• _Saved entries_
........
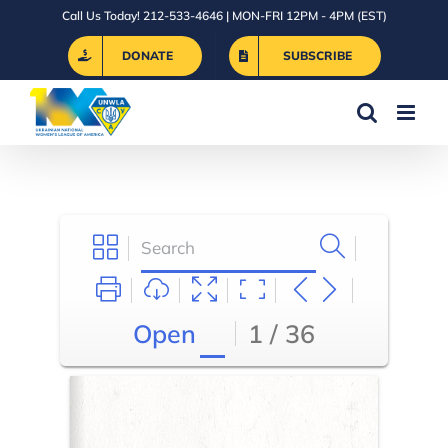
Skip
Call Us Today! 212-533-4646 | MON-FRI 12PM - 4PM (EST)
to
DONATE
SUBSCRIBE
content
Open
1 / 36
........
• _Task goal_
Write out every line of text from all the items above word for word, leaving the pictures out of your answer.

• _The completed task_
Skip
Call Us Today! 212-533-4646 | MON-FRI 12PM - 4PM (EST)
to
DONATE
SUBSCRIBE
content
Open
1 / 36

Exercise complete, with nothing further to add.